Hawaii volcano Kilauea has forced more residents to abandon their home as fresh lava flow causes havoc in the area.
The National Guard was called out to the eastern region of Big Island last night to assist in fresh evacuations of residents in the path of a rampaging lava river.
Residents managed to escape the area mere hours before the lava severed road access to the area, according to officials.
The lava flow now covers more than 11 miles of land, displacing more than 10,000 people from their homes.
Where are the latest evacuations?
Residents in the seaside town Kapoho were forced to abandon their homes to escape a lava flow that was as wide as three football fields last night.
The National Guard and the local police force assisted in the evacuations which is estimated to have displaced more than 500 people.
Hours later, the lava flow destroyed much of the nearby highway connecting Kapoho and Vacationland, isolating more than 500 homes from the rest of the island, according to the Hawaii County Civil Defense Agency.
Because of the havoc and damage the volcano is causing, authorities gave residents two options: evacuate or get arrested.
Residents were advised to evacuate by Friday afternoon.

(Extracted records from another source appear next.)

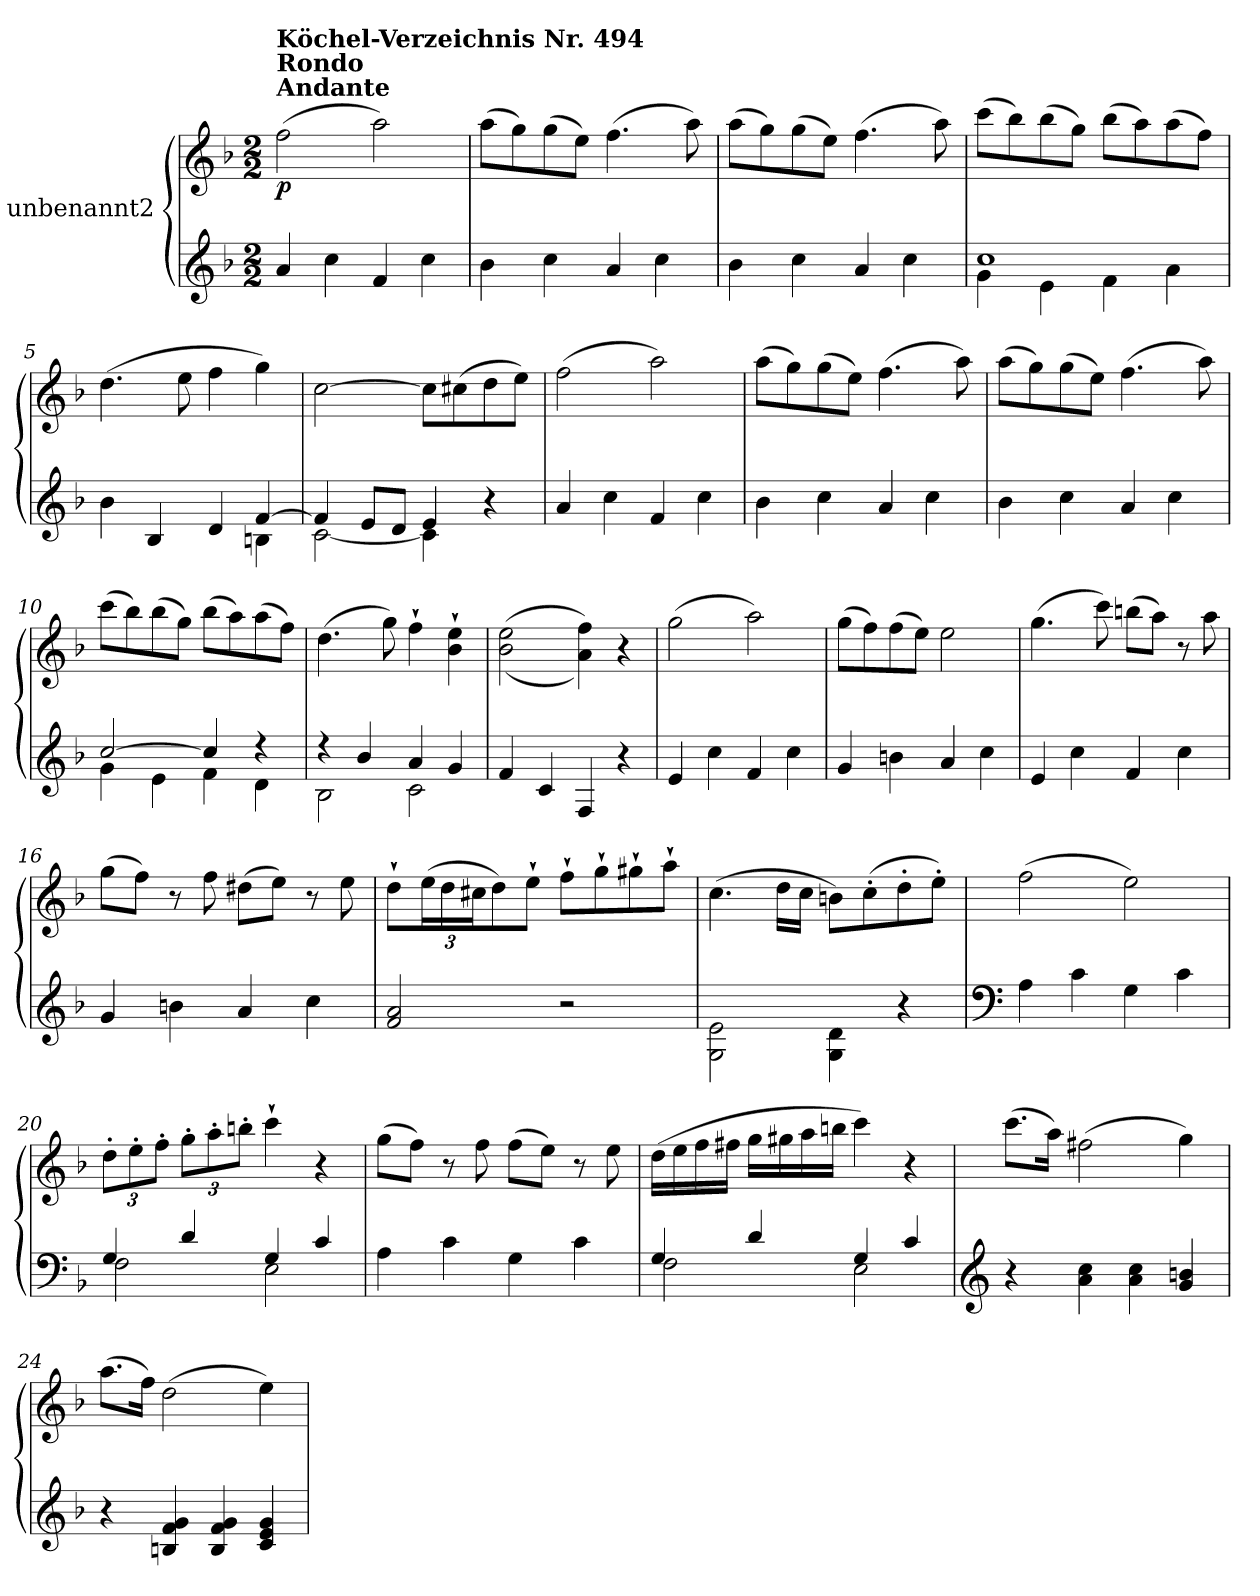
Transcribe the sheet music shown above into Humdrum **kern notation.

**kern	**kern	**dynam
*part1	*part1	*part1
*staff2	*staff1	*staff1/2
*I"unbenannt2	*	*
*clefG2	*clefG2	*
*k[b-]	*k[b-]	*
*M2/2	*M2/2	*
=1	=1	=1
!	!LO:TX:a:B:t=Andante	!
!	!LO:TX:a:B:t=Rondo	!
!	!LO:TX:a:B:t=Köchel-Verzeichnis Nr. 494	!
!	!	!LO:DY:b
4a/	(>2ff\	p
4cc\	.	.
4f/	2aa\)	.
4cc\	.	.
=2	=2	=2
4b-\	(>8aa\L	.
.	8gg\)	.
4cc\	(>8gg\	.
.	8ee\J)	.
4a/	(>4.ff\	.
4cc\	.	.
.	8aa\)	.
=3	=3	=3
4b-\	(>8aa\L	.
.	8gg\)	.
4cc\	(>8gg\	.
.	8ee\J)	.
4a/	(>4.ff\	.
4cc\	.	.
.	8aa\)	.
=4	=4	=4
*^	*	*
1cc	4g\	(>8ccc\L	.
.	.	8bb-\)	.
.	4e\	(>8bb-\	.
.	.	8gg\J)	.
.	4f\	(>8bb-\L	.
.	.	8aa\)	.
.	4a\	(>8aa\	.
.	.	8ff\J)	.
=5	=5	=5	=5
4b-\	2.ryy	(>4.dd\	.
4B-/	.	.	.
.	.	8ee\	.
4d/	.	4ff\	.
[4f/	4Bn\	4gg\)	.
=6	=6	=6	=6
4f/]	[2c\	[2cc\	.
8e/L	.	.	.
8d/J	.	.	.
4e/	4c\]	8cc\L]	.
.	.	(>8cc#X\	.
4r	4ryy	8dd\	.
.	.	8ee\J)	.
*v	*v	*	*
=7	=7	=7
4a/	(>2ff\	.
4cc\	.	.
4f/	2aa\)	.
4cc\	.	.
=8	=8	=8
4b-\	(>8aa\L	.
.	8gg\)	.
4cc\	(>8gg\	.
.	8ee\J)	.
4a/	(>4.ff\	.
4cc\	.	.
.	8aa\)	.
=9	=9	=9
4b-\	(>8aa\L	.
.	8gg\)	.
4cc\	(>8gg\	.
.	8ee\J)	.
4a/	(>4.ff\	.
4cc\	.	.
.	8aa\)	.
=10	=10	=10
*^	*	*
[2cc/	4g\	(>8ccc\L	.
.	.	8bb-\)	.
.	4e\	(>8bb-\	.
.	.	8gg\J)	.
4cc/]	4f\	(>8bb-\L	.
.	.	8aa\)	.
4r	4d\	(>8aa\	.
.	.	8ff\J)	.
=11	=11	=11	=11
4r	2B-\	(>4.dd\	.
4b-/	.	.	.
.	.	8gg\)	.
4a/	2c\	4ff`\	.
4g/	.	4b-\` 4ee\`	.
*v	*v	*	*
=12	=12	=12
4f/	(>(<2b-\ 2ee\	.
4c/	.	.
4F/	4a\ 4ff\))	.
4r	4r	.
=13	=13	=13
4e/	(>2gg\	.
4cc\	.	.
4f/	2aa\)	.
4cc\	.	.
=14	=14	=14
4g/	(>8gg\L	.
.	8ff\)	.
4bn\	(>8ff\	.
.	8ee\J)	.
4a/	2ee\	.
4cc\	.	.
=15	=15	=15
4e/	(>4.gg\	.
4cc\	.	.
.	8ccc\)	.
4f/	(>8bbn\L	.
.	8aa\J)	.
4cc\	8r	.
.	8aa\	.
=16	=16	=16
4g/	(>8gg\L	.
.	8ff\J)	.
4bn\	8r	.
.	8ff\	.
4a/	(>8dd#X\L	.
.	8ee\J)	.
4cc\	8r	.
.	8ee\	.
=17	=17	=17
2f/ 2a/	8dd`\L	.
*	*Xbrackettup	*
.	(>24ee\L	.
.	24dd\	.
.	24cc#X\J	.
.	8dd\)	.
.	8ee`\J	.
2r	8ff`\L	.
.	8gg`\	.
.	8gg#X`\	.
.	8aa`\J	.
=18	=18	=18
2G\ 2e\	(>4.cc\	.
.	16dd\LL	.
.	16cc\JJ	.
4G\ 4d\	8bn\L)	.
.	(>8cc'\	.
4r	8dd'\	.
.	8ee'\J)	.
=19	=19	=19
*clefF4	*	*
4A\	(>2ff\	.
4c\	.	.
4G\	2ee\)	.
4c\	.	.
=20	=20	=20
*^	*	*
4G/	2F\	12dd'\L	.
.	.	12ee'\	.
.	.	12ff'\J	.
4d/	.	12gg'\L	.
.	.	12aa'\	.
.	.	12bbn'\J	.
4G/	2E\	4ccc`\	.
4c/	.	4r	.
*v	*v	*	*
=21	=21	=21
4A\	(>8gg\L	.
.	8ff\J)	.
4c\	8r	.
.	8ff\	.
4G\	(>8ff\L	.
.	8ee\J)	.
4c\	8r	.
.	8ee\	.
=22	=22	=22
*^	*	*
4G/	2F\	(>16dd\LL	.
.	.	16ee\	.
.	.	16ff\	.
.	.	16ff#X\JJ	.
4d/	.	16gg\LL	.
.	.	16gg#X\	.
.	.	16aa\	.
.	.	16bbn\JJ	.
4G/	2E\	4ccc\)	.
4c/	.	4r	.
*v	*v	*	*
=23	=23	=23
*clefG2	*	*
4r	(>8.ccc\L	.
.	16aa\Jk)	.
4a\ 4cc\	(>2ff#X\	.
4a\ 4cc\	.	.
4g/ 4bn/	4gg\)	.
=24	=24	=24
4r	(>8.aa\L	.
.	16ff\Jk)	.
4Bn/ 4f/ 4g/	(>2dd\	.
4B/ 4f/ 4g/	.	.
4c/ 4e/ 4g/	4ee\)	.
=	=	=
*-	*-	*-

Emergency responders have no plans to rescue anyone from the evacuated areas past the deadline, the agency said.
“They are being asked to leave. Period,” county spokeswoman Janet Snyder told reporters.
More than 2,000 Hawaiian residents had already evacuated the Leilani Estates this week ahead of the lava river, but the latest predictions from geologists showed the lava creeping towards Kapoho early on Saturday morning.

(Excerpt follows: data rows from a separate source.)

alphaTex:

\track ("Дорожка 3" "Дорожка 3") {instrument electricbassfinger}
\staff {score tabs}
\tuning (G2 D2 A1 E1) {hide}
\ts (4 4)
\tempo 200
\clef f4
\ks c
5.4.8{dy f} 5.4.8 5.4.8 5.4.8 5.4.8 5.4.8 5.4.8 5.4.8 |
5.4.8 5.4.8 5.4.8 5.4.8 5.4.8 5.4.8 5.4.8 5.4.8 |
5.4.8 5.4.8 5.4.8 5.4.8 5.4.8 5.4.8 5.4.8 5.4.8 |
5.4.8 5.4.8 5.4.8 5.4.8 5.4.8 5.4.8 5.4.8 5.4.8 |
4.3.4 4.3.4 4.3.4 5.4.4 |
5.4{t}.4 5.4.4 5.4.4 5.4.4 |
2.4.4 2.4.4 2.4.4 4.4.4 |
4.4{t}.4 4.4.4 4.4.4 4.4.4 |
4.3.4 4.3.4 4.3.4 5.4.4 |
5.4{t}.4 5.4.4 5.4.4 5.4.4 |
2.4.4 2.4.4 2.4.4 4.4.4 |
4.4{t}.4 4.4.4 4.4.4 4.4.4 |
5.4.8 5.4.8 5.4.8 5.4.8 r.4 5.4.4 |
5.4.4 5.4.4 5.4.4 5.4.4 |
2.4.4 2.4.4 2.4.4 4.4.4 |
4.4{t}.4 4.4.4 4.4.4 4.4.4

Tensions in the southeastern region of Puna have been boiling over in recent days as residents who remain behind become increasingly agitated by the prolonged volcanic activity.
On Thursday a man was arrested after he fired a gun over the head of a neighbour who refused to leave the area.
The man pointed a gun at the Puna resident after he became paranoid that looters may raid houses left behind by evacuees.
Locals have become frustrated with the uncertainty authorities have over how long the volcanic activity can last. Lava flow has knocked out power and electricity supply to large parts of the south of Big Island, disrupting life for thousands of Hawaiians.
The USGS and the Hawaii Volcano Observatory (HVO) have been unable to predict when Kilauea will cease to spew lava and toxic fumes from the 23 fissures that have ben ripped open in the area.
The latest reports suggest that 87 homes have now been destroyed by the lava flow, which has been wreaking havoc in the country for more than a month.
Fissure 8 remains the most active in the region, according to the USGS, who say the hottest lava flow so far has been hurled more than 260 feet in the air.